**Trecho do documento**
======
A tragédia gerou mais de 1,6 milhão de postagens no Twitter entre as 19h de domingo e as 13h de segunda-feira (3), segundo dados da Sala de Democracia Digital, iniciativa da Diretoria de Análise de Políticas Públicas 8DAPP) da Fundação Getúlio Vargas (FGV).
Também houve uma grande atividade no Facebook, de acordo com informações do Monitor do Debate Político no Meio Digital, do professor da Universidade de São Paulo (USP) Pablo Ortellado.
A guerra de versões foi em torno da atribuição de responsabilidade pela tragédia, segundo análises das duas iniciativas de monitoramento de redes.
De um lado, pessoas criticavam o governo de Michel Temer e defensores de políticas de austeridade por reduções em verbas para cultura e educação. De outro, grupos acusavam os governos Lula e Dilma de priorizar pautas culturais que os críticos consideravam ser “ideológicas”.
Segundo os analistas, a questão da preservação da cultura não era um assunto prioritário até agora nas discussões eleitorais na internet. E também não era fora dela: apenas 2 dos 13 programas dos presidenciáveis citam museus em suas propostas.
No entanto, a questão partidária começou a ser levantada pelos grupos mais polarizados logo após o incêndio, com militantes e políticos de diversos partidos criticando os adversários. “Assim como em todos os debates, a polarização acontece quase imediatamente”, explica o linguista Lucas Calil, pesquisador da FGV / DAPP e um dos que trabalharam no estudo.
Grande comoção
“O valor simbólico dessa perda é enorme, é muito traumático. É um equipamento tem uma relação direta com a história do Brasil”, diz Marco Ruediger, diretor de Análise de Políticas Públicas da DAPP-FGV. “O incêndio simbolizou para as pessoas uma falta de vontade de construir uma nação em que cultura e história são importantes.”
======
**Dados extraídos de uma coleção**
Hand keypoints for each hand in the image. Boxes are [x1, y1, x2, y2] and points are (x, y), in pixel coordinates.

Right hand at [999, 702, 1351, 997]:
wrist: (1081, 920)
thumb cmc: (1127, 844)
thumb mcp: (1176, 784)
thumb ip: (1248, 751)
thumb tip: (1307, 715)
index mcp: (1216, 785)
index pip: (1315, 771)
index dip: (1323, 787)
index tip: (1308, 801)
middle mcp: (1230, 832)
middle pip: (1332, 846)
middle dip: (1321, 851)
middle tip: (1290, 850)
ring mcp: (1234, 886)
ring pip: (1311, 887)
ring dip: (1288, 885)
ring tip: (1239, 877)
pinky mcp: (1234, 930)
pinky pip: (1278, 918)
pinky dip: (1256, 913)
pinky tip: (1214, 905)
======
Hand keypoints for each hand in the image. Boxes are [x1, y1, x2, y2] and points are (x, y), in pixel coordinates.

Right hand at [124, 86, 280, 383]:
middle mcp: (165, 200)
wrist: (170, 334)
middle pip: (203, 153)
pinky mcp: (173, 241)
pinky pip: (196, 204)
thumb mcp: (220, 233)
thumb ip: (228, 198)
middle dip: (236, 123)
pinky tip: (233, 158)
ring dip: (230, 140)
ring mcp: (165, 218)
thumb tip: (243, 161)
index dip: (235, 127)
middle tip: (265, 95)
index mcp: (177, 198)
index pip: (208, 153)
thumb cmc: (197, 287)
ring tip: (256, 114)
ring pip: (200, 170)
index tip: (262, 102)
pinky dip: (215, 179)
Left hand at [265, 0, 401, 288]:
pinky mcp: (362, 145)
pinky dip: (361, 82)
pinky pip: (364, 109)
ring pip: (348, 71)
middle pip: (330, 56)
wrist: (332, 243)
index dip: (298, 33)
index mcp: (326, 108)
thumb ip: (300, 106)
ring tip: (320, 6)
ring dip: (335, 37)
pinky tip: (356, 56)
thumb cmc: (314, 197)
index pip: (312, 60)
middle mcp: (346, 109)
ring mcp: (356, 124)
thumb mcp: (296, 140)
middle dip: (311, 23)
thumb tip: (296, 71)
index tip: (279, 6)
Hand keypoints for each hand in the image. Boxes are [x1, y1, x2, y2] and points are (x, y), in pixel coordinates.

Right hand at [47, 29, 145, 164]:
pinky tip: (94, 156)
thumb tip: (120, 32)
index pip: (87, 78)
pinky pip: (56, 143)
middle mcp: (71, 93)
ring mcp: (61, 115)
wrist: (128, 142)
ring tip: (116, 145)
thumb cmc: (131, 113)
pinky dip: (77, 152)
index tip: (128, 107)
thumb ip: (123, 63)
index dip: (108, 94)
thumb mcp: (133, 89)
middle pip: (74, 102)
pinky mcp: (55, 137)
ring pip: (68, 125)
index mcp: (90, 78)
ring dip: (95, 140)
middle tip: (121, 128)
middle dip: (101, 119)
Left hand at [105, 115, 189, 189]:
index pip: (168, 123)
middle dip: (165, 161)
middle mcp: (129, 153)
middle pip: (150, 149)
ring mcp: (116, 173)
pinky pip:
======
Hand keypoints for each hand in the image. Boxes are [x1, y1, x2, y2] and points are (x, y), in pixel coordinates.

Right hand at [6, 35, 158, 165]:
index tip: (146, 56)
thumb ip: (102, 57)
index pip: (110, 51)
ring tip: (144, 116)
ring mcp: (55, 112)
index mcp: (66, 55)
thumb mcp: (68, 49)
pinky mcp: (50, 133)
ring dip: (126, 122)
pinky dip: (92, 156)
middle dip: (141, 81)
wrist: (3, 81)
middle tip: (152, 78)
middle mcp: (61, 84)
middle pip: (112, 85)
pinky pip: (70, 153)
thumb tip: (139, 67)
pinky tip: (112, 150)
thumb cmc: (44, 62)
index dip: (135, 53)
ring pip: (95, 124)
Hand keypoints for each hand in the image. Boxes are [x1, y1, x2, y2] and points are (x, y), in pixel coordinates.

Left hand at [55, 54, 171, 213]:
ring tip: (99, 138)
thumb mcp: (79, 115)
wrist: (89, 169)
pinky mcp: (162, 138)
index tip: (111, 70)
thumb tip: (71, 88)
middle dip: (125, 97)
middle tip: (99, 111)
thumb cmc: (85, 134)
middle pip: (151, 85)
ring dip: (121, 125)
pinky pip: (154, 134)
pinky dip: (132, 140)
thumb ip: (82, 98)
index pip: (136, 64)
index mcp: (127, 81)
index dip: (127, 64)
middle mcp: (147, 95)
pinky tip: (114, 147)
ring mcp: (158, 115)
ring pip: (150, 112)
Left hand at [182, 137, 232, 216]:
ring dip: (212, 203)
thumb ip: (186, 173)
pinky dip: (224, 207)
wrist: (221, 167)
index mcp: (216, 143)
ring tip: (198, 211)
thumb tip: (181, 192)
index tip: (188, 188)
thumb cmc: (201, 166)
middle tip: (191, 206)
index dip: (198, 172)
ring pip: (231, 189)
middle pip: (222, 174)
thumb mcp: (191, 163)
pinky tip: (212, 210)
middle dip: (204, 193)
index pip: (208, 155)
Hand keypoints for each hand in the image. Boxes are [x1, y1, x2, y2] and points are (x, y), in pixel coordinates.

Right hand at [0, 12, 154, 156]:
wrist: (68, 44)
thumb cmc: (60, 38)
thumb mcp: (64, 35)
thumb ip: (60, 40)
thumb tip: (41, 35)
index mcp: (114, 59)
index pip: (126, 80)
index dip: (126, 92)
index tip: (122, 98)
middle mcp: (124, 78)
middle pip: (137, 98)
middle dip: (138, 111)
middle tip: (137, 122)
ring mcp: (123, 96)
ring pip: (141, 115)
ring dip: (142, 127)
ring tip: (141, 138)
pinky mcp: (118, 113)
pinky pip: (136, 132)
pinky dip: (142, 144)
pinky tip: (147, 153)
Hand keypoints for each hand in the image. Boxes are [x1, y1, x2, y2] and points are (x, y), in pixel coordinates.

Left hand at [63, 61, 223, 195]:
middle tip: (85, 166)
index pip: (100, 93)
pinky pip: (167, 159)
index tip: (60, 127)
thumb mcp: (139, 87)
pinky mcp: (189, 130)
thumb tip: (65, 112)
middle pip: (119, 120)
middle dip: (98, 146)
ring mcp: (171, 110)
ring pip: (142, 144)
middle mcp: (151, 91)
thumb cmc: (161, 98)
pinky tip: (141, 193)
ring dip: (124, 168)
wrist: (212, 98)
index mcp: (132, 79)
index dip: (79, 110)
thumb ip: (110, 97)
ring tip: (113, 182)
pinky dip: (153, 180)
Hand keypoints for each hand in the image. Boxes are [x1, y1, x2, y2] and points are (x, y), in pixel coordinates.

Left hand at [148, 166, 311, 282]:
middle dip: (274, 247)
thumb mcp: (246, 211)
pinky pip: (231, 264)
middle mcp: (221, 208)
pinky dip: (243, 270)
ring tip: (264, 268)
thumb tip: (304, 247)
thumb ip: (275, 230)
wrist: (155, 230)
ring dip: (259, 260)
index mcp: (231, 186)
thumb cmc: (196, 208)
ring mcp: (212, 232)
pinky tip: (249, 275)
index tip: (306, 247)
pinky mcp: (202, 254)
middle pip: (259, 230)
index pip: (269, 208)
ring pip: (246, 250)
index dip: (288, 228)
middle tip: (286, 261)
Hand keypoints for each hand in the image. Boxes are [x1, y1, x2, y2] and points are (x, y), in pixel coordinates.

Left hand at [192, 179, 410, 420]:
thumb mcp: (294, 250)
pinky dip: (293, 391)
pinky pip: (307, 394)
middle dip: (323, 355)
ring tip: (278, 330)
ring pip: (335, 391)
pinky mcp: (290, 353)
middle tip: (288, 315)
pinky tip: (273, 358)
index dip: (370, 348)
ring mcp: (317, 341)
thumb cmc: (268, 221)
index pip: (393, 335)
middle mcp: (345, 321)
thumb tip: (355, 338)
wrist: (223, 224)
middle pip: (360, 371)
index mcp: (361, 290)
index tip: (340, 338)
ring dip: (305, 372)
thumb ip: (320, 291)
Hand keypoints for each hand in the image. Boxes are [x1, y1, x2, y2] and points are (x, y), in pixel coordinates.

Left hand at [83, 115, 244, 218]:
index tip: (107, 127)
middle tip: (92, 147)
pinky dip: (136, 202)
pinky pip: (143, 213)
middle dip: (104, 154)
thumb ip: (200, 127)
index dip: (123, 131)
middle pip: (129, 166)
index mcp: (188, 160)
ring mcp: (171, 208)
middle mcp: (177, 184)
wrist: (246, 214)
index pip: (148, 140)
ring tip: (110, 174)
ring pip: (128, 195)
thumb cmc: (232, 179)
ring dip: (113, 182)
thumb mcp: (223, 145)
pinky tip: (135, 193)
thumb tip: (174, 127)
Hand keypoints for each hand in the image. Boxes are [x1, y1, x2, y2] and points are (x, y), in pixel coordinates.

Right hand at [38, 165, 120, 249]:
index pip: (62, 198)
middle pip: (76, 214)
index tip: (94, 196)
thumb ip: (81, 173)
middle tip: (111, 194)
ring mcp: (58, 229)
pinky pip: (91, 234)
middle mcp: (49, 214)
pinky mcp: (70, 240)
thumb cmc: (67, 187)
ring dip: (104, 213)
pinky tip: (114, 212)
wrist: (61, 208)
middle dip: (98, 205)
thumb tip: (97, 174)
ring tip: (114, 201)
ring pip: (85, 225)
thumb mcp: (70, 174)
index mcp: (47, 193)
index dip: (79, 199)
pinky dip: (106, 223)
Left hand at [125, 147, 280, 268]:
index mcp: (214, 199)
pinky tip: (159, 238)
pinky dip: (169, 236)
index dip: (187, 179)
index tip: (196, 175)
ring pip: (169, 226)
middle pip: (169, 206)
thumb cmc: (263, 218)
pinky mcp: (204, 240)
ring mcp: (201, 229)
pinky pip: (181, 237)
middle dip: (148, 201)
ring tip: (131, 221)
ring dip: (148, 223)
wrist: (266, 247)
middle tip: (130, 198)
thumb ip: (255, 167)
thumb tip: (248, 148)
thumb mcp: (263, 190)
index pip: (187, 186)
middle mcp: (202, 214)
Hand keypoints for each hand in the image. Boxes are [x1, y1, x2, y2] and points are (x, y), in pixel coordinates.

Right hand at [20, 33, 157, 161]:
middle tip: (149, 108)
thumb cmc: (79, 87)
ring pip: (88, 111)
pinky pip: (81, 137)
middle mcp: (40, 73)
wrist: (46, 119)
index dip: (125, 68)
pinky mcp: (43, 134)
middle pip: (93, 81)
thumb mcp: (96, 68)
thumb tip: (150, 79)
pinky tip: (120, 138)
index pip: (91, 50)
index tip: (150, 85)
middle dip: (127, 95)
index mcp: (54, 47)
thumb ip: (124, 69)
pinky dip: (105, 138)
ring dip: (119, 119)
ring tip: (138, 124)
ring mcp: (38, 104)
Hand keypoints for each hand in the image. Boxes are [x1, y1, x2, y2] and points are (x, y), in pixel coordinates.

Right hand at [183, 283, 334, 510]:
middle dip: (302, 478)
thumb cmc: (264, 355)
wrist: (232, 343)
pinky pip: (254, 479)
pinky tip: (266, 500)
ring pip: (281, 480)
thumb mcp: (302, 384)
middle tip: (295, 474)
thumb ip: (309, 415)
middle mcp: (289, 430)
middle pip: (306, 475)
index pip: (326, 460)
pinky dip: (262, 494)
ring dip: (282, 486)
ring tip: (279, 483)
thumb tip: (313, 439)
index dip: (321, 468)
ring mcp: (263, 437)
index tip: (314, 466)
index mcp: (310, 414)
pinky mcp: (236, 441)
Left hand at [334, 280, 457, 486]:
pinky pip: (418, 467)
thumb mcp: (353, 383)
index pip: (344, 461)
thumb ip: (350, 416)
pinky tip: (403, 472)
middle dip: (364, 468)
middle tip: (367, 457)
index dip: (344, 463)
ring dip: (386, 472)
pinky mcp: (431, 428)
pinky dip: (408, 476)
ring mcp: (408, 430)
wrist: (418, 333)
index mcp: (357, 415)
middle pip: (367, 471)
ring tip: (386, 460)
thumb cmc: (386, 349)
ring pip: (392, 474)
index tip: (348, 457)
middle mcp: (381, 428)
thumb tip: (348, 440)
======
**Enunciado da tarefa**
De acordo com o trecho sobre a repercussão do incêndio nas redes, quantos dos 13 programas dos presidenciáveis citam museus em suas propostas? As entradas não são necessárias para resolver a tarefa.

**Resultado do exercício**
Apenas 2 dos 13 programas.